--- DATA FOR REVIEW ---
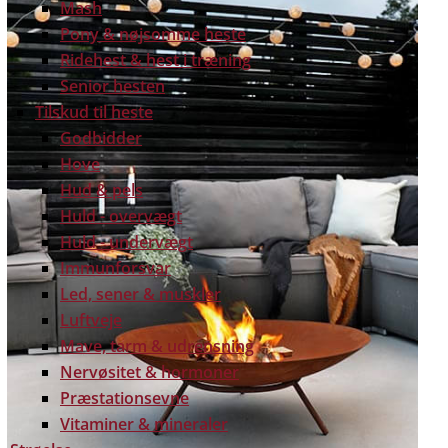
Mash
Pony & nøjsomme heste
Ridehest & hest i træning
Senior hesten
Tilskud til heste
Godbidder
Hove
Hud & pels
Huld - overvægt
Huld - undervægt
Immunforsvar
Led, sener & muskler
Luftveje
Mave, tarm & udrensning
Nervøsitet & hormoner
Præstationsevne
Vitaminer & mineraler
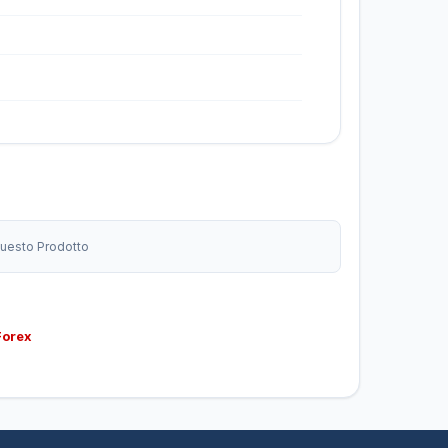
 Questo Prodotto
Forex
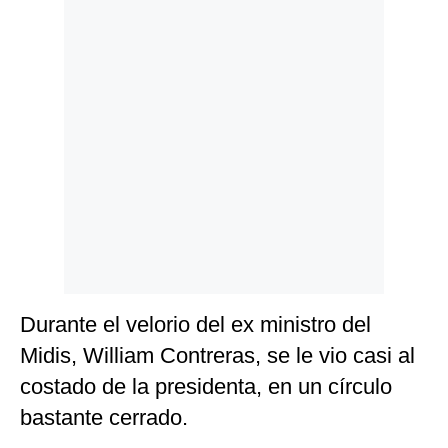
Durante el velorio del ex ministro del
Midis, William Contreras, se le vio casi al
costado de la presidenta, en un círculo
bastante cerrado.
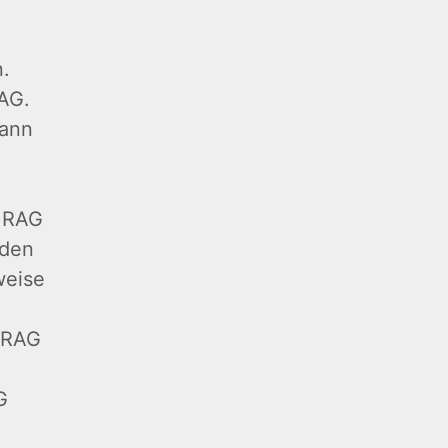
n.
RAG.
kann
e RAG
 den
weise
e RAG
G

--- INSTRUCTION ---
Your task is to reproduce every record exactly while omitting the pictures.

--- OUTPUT ---
Mash
Pony & nøjsomme heste
Ridehest & hest i træning
Senior hesten
Tilskud til heste
Godbidder
Hove
Hud & pels
Huld - overvægt
Huld - undervægt
Immunforsvar
Led, sener & muskler
Luftveje
Mave, tarm & udrensning
Nervøsitet & hormoner
Præstationsevne
Vitaminer & mineraler
 Questo Prodotto
Forex
Durante el velorio del ex ministro del
Midis, William Contreras, se le vio casi al
costado de la presidenta, en un círculo
bastante cerrado.
n.
RAG.
kann
e RAG
 den
weise
e RAG
G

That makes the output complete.